▶ Exercise A:
Reproduce the passage of the essay on death starting at "There are, remarkably, people" and ending at "being reported on.".
▶ Exercise B:
According to the essay on death, what share of Americans surveyed by CBS News said they do not have a will?
▶ Exercise C:
Summarize the essay on death in two sentences.

▶ Source extract:
——————————
So many of my friends were long dead before I was ever born. I interact with them through their words, left behind. Some of them are mysteries: their treasures, their thoughts, might come down to us with no realistic name attached. Some of them left copious notes, thousands of pages, which I will never finish reading in my lifetime. Some of them left only scraps, squigged in the margins of a manuscript. But they are, indeed dead. But what is true of most of these friends, at least from their writings, is that they thought a whole lot about death before it came for them.
There are, remarkably, people who do not think much about death. A survey by YouGov of British people found that 4% of their respondents never think about death, and another 7% think about it less than once a year. Only 29% of their participants said that they think about death at least once a day or a few times a week – the rest think about it only a few times a month (24%) or a few times a year (27%) or less. All this seems to be true despite reports of wars, natural disasters, diseases, and climate change that are constantly being reported on.
Contrary to my expectations, the highest population who reported never thinking about it were men over 60, where 8% said they never think about death. Both women over 60 and younger men think about death more – only 2% of those women and 4% of young men never think about death. The group who thinks about death the most? Women, age 16-24, where only 1% never think about death and 14% think about it at least every day.
A poll of Americans by CBS news says that most Americans (54%) don’t spend much or really any time thinking about their own deaths. This translates, in the American case, to a lack of preparation: 60% of Americans surveyed said they don’t have a will, including 38% of those 50 and older. As the Onion satirically put it in 2018, “Report: Most Americans’ Retirement Plans Consist Of Hoping Their Random Junk Turns Out To Be Collector’s Item Worth Millions”. It is a bit wild to me that we can hear about floods and humanitarian crisis DR Congo, typhoons in the Philippines, civil war in Myanmar as well as shootings, natural disasters, preventable deaths etc here in the US and not see how fragile our lives are.
——————————
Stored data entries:
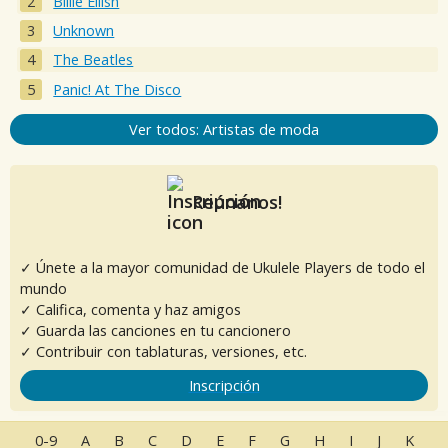
Billie Eilish
Unknown
The Beatles
Panic! At The Disco
Ver todos: Artistas de moda
Reúnanos!
✓ Únete a la mayor comunidad de Ukulele Players de todo el
mundo
✓ Califica, comenta y haz amigos
✓ Guarda las canciones en tu cancionero
✓ Contribuir con tablaturas, versiones, etc.
Inscripción
0-9
A
B
C
D
E
F
G
H
I
J
K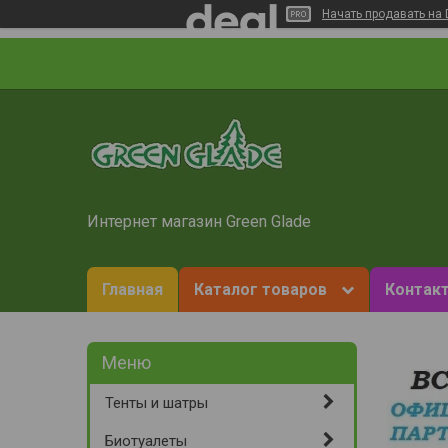
Начать продавать на 
Интернет магазин Green Glade
Главная
Каталог товаров
Контакт
Тенты и шатры
Биотуалеты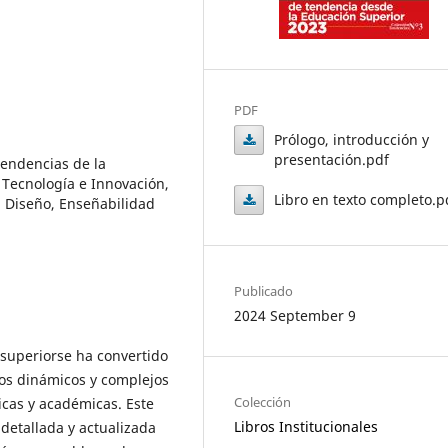
PDF
Prólogo, introducción y
presentación.pdf
endencias de la
Prólogo,
 Tecnología e Innovación,
Libro en texto completo.p
introducción
, Diseño, Enseñabilidad
Libro
y
en
presentación.pdf
Publicado
texto
2024 September 9
completo.pdf
 superiorse ha convertido
os dinámicos y complejos
Colección
icas y académicas. Este
Libros Institucionales
 detallada y actualizada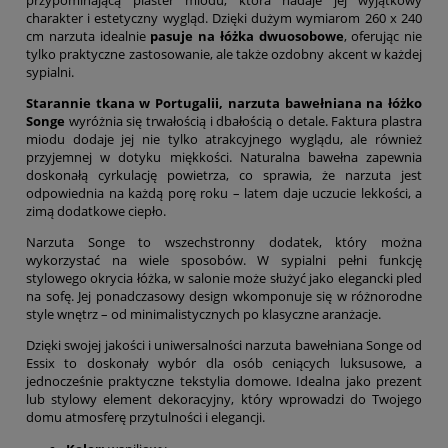
przypominającą plaster miodu, która nadaje jej wyjątkowy
charakter i estetyczny wygląd. Dzięki dużym wymiarom 260 x 240
cm narzuta idealnie
pasuje na łóżka dwuosobowe
, oferując nie
tylko praktyczne zastosowanie, ale także ozdobny akcent w każdej
sypialni.
Starannie tkana w Portugalii, narzuta bawełniana na łóżko
Songe
wyróżnia się trwałością i dbałością o detale. Faktura plastra
miodu dodaje jej nie tylko atrakcyjnego wyglądu, ale również
przyjemnej w dotyku miękkości. Naturalna bawełna zapewnia
doskonałą cyrkulację powietrza, co sprawia, że narzuta jest
odpowiednia na każdą porę roku – latem daje uczucie lekkości, a
zimą dodatkowe ciepło.
Narzuta Songe to wszechstronny dodatek, który można
wykorzystać na wiele sposobów. W sypialni pełni funkcję
stylowego okrycia łóżka, w salonie może służyć jako elegancki pled
na sofę. Jej ponadczasowy design wkomponuje się w różnorodne
style wnętrz – od minimalistycznych po klasyczne aranżacje.
Dzięki swojej jakości i uniwersalności narzuta bawełniana Songe od
Essix to doskonały wybór dla osób ceniących luksusowe, a
jednocześnie praktyczne tekstylia domowe. Idealna jako prezent
lub stylowy element dekoracyjny, który wprowadzi do Twojego
domu atmosferę przytulności i elegancji.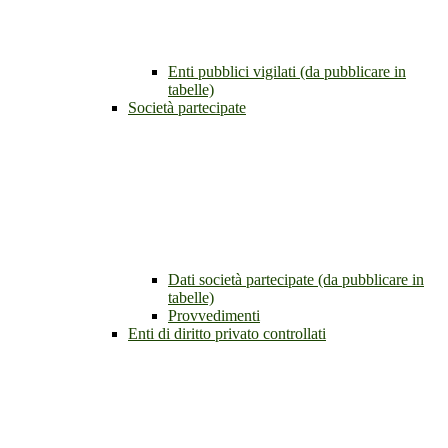
Enti pubblici vigilati (da pubblicare in
tabelle)
Società partecipate
Dati società partecipate (da pubblicare in
tabelle)
Provvedimenti
Enti di diritto privato controllati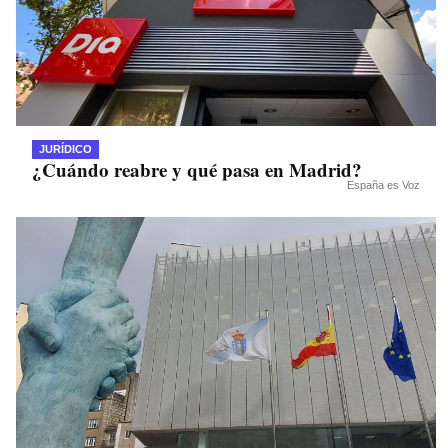
JURÍDICO
¿Cuándo reabre y qué pasa en Madrid?
España es Voz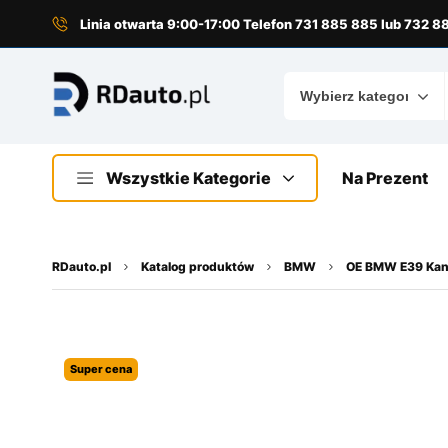
do
treści
Linia otwarta 9:00-17:00 Telefon 731 885 885 lub 732 
Wszystkie Kategorie
Na Prezent
RDauto.pl
Katalog produktów
BMW
OE BMW E39 Kana
Super cena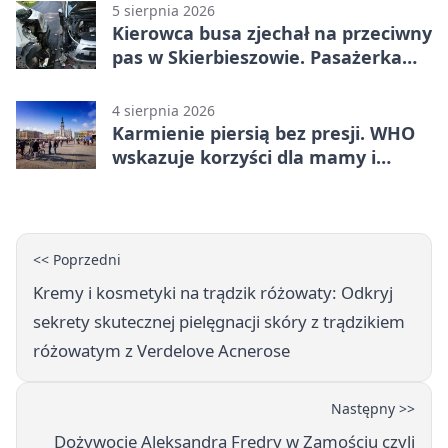
5 sierpnia 2026
Kierowca busa zjechał na przeciwny
pas w Skierbieszowie. Pasażerka
trafiła do szpitala
4 sierpnia 2026
Karmienie piersią bez presji. WHO
wskazuje korzyści dla mamy i
dziecka
<< Poprzedni
Kremy i kosmetyki na trądzik różowaty: Odkryj
sekrety skutecznej pielęgnacji skóry z trądzikiem
różowatym z Verdelove Acnerose
Następny >>
Dożywocie Aleksandra Fredry w Zamościu czyli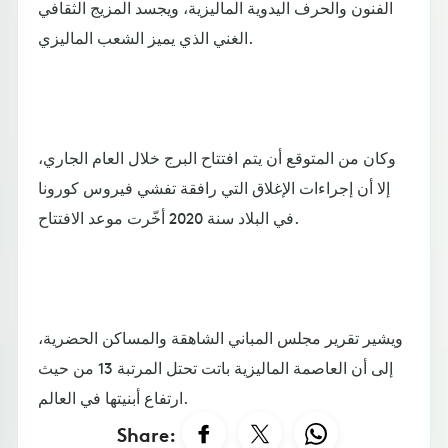
الفنون والحرف اليدوية الماليزية، ويجسد المزيج الثقافي
الغني الذي يميز الشعب الماليزي.
وكان من المتوقع أن يتم افتتاح البرج خلال العام الجاري،
إلا أن إجراءات الإغلاق التي رافقة تفشي فيروس كورونا
في البلاد سنة 2020 أخّرت موعد الافتتاح.
ويشير تقرير مجلس المباني الشاهقة والمساكن الحضرية،
إلى أن العاصمة الماليزية باتت تحتل المرتبة 13 من حيث
ارتفاع أبنيتها في العالم.
Share:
——————————
▶ Output A:
There are, remarkably, people who do not think much about death. A survey by YouGov of British people found that 4% of their respondents never think about death, and another 7% think about it less than once a year. Only 29% of their participants said that they think about death at least once a day or a few times a week – the rest think about it only a few times a month (24%) or a few times a year (27%) or less. All this seems to be true despite reports of wars, natural disasters, diseases, and climate change that are constantly being reported on.

▶ Output B:
60% of them, including 38% of those aged 50 and older.

▶ Output C:
The writer knows many long-dead people through their writings and notes that most of them thought a great deal about death before it came. Yet surveys show that many British people and most Americans seldom think about death, and 60% of Americans surveyed have no will, even though reports of wars, disasters, and disease are constant.